**Exercise:** Copy out each line in the entries below that contains the string "REMOVE".

-- start --

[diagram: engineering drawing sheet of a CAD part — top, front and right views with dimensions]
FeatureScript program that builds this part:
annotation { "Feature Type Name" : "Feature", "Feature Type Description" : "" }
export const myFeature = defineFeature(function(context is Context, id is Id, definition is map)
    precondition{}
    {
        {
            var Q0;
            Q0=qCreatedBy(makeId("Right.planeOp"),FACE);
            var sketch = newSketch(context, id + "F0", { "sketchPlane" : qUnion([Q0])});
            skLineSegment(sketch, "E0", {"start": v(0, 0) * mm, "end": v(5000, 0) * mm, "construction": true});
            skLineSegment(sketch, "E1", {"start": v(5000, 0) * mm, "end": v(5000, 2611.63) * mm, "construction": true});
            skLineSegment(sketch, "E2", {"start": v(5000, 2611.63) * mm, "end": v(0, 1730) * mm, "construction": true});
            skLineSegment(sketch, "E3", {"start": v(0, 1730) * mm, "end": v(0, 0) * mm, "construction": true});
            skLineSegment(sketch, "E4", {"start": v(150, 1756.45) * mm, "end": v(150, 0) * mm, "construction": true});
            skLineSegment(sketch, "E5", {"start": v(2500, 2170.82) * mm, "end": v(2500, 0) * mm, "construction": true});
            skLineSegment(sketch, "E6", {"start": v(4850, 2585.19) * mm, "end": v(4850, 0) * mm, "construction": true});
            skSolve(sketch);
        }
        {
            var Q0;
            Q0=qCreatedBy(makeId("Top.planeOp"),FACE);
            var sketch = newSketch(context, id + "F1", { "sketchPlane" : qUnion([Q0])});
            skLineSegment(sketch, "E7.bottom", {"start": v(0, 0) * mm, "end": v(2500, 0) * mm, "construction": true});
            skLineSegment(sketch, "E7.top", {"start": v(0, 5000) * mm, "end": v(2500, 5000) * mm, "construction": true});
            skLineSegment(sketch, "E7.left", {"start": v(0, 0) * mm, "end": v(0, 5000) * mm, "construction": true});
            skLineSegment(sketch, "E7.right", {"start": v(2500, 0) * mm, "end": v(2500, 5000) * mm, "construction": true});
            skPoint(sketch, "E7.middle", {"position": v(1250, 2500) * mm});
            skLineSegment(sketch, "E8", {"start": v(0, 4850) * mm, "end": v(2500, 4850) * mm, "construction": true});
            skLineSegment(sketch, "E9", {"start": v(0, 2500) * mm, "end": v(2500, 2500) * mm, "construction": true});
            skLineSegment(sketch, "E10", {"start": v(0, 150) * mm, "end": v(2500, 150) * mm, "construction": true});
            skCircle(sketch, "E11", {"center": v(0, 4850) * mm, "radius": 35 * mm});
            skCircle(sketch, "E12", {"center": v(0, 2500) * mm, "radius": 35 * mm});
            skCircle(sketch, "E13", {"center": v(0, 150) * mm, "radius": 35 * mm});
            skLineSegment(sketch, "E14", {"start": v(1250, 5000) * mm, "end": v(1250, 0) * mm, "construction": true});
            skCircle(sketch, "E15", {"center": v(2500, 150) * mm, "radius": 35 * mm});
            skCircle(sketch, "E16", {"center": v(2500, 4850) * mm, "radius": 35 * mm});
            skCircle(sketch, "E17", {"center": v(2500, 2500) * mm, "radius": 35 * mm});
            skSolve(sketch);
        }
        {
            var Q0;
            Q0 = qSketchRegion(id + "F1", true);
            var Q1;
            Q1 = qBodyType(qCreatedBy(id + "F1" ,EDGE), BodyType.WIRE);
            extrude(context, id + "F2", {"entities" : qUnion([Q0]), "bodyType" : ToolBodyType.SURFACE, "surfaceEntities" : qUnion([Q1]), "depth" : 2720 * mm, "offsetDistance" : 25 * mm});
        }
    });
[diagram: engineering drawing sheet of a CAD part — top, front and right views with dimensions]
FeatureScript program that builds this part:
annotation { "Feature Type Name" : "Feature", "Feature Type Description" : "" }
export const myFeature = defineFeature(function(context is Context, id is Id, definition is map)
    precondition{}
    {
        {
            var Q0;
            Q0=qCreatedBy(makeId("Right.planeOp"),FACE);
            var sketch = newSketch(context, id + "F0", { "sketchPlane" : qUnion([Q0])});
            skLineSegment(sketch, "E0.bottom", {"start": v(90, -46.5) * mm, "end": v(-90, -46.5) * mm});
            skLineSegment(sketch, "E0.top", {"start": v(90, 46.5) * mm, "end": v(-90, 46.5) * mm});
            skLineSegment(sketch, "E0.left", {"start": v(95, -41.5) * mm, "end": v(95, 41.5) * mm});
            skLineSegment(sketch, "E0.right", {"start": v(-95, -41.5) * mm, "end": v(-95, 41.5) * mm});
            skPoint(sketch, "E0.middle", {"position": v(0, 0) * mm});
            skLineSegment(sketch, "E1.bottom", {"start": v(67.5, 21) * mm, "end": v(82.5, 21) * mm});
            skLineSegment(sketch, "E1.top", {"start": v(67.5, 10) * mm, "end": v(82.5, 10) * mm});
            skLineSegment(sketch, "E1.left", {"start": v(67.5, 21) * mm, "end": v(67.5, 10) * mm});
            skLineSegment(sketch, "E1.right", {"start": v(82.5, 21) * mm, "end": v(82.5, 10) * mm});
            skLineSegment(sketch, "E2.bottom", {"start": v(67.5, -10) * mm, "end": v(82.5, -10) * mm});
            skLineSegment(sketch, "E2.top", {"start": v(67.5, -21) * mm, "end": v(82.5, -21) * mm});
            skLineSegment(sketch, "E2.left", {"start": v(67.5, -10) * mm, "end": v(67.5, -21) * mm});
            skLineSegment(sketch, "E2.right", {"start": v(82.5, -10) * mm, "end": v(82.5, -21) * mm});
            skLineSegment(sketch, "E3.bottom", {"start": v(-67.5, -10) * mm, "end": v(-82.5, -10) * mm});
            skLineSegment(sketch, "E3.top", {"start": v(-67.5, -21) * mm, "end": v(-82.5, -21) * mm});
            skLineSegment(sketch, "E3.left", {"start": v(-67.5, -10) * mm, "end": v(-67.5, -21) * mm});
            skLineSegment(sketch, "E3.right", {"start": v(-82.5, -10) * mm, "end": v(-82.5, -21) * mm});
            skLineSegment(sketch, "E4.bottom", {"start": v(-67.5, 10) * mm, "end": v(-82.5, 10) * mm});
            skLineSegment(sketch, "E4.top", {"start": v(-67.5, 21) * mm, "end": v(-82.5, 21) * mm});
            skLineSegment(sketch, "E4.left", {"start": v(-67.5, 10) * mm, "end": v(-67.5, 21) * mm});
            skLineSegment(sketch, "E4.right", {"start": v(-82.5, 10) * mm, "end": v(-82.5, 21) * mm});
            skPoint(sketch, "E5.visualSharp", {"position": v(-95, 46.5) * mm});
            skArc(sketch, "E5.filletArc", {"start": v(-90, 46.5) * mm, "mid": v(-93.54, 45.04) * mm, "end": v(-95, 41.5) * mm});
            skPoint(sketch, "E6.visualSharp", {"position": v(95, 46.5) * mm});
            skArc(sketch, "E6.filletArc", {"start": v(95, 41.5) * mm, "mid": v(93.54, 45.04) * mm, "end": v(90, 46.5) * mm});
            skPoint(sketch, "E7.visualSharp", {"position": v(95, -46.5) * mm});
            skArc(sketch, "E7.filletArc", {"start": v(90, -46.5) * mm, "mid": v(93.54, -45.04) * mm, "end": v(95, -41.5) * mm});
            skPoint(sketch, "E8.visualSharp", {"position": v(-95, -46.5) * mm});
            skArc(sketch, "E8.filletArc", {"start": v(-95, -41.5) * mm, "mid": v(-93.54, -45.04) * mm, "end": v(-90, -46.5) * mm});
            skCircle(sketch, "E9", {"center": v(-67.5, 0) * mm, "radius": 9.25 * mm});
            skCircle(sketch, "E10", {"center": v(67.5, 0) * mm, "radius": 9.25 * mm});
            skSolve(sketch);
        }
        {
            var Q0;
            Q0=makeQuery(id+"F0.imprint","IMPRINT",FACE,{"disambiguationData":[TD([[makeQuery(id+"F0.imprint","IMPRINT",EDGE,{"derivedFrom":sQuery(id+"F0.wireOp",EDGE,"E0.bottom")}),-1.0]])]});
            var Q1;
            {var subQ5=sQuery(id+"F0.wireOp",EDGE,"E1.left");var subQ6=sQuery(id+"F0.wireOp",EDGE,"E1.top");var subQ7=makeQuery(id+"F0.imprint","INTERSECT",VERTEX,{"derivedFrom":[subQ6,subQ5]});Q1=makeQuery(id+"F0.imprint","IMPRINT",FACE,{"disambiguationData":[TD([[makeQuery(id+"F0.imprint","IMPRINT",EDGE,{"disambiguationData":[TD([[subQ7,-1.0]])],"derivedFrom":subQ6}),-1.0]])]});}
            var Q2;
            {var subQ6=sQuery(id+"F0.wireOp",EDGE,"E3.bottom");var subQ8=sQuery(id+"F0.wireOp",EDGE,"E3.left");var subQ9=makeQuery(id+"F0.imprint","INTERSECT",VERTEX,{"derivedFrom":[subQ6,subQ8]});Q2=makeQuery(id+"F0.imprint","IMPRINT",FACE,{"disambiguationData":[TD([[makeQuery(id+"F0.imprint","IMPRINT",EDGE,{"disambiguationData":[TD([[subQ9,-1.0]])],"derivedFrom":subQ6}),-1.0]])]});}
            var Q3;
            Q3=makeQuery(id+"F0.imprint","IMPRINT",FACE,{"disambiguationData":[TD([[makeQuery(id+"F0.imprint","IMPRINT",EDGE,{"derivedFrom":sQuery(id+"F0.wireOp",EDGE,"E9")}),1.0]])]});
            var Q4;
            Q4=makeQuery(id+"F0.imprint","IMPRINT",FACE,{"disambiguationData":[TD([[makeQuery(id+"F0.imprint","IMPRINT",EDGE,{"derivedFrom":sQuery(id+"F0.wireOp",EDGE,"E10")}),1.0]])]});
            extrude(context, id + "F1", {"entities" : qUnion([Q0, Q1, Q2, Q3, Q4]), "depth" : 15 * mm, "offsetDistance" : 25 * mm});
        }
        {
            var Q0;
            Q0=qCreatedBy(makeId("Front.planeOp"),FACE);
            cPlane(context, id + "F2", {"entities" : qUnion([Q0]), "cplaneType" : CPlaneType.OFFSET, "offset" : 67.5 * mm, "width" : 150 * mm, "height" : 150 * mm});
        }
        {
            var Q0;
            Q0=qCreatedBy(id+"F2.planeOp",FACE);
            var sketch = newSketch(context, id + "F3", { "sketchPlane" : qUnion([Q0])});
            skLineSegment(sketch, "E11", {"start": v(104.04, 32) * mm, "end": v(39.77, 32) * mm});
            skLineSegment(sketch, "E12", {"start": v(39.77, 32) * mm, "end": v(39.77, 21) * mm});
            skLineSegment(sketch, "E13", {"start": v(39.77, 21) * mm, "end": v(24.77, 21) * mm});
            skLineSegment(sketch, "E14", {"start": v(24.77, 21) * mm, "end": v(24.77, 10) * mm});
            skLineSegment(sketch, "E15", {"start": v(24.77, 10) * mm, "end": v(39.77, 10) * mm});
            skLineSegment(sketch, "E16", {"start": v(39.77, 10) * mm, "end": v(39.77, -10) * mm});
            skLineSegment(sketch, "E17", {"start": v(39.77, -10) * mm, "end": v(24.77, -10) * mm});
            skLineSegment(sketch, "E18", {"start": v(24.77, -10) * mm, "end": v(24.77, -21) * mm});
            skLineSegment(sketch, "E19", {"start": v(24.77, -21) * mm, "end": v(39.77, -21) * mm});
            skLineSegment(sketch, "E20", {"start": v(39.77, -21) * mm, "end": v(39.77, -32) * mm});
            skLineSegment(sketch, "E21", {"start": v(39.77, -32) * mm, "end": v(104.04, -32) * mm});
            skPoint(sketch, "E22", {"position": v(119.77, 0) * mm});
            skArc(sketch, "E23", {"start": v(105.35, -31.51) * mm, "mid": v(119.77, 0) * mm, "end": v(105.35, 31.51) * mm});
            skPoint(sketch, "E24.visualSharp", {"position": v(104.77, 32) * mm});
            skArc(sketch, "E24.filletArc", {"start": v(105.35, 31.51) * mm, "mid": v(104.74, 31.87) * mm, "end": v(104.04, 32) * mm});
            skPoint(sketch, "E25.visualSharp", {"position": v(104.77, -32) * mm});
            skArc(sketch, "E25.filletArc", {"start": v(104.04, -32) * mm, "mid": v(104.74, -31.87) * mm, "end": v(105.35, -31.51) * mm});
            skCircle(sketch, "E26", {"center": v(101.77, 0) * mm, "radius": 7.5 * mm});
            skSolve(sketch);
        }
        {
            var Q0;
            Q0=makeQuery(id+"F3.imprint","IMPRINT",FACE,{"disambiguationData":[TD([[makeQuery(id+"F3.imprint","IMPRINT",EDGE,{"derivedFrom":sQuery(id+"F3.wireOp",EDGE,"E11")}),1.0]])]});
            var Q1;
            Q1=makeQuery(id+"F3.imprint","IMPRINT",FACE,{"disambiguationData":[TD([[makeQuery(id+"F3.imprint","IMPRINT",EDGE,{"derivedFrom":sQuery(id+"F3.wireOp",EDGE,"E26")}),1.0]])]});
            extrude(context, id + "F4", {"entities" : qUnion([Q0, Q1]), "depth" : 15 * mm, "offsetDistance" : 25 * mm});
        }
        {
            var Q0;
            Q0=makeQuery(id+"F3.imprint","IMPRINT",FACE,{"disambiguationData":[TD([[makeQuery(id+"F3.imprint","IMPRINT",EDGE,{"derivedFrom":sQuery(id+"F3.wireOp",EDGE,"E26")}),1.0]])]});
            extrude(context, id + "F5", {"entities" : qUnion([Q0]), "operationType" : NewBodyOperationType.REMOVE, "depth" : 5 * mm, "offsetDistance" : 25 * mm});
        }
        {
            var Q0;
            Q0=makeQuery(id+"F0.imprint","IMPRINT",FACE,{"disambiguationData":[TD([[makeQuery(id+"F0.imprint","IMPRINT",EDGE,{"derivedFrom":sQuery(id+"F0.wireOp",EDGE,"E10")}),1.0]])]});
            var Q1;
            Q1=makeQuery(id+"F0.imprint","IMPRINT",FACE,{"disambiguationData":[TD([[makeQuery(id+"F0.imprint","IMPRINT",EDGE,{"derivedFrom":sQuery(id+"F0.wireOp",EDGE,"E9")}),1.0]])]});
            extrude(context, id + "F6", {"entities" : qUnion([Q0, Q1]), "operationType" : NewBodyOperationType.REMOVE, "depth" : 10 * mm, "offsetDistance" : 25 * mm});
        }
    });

-- end --

**Exercise result:**
            extrude(context, id + "F5", {"entities" : qUnion([Q0]), "operationType" : NewBodyOperationType.REMOVE, "depth" : 5 * mm, "offsetDistance" : 25 * mm});
            extrude(context, id + "F6", {"entities" : qUnion([Q0, Q1]), "operationType" : NewBodyOperationType.REMOVE, "depth" : 10 * mm, "offsetDistance" : 25 * mm});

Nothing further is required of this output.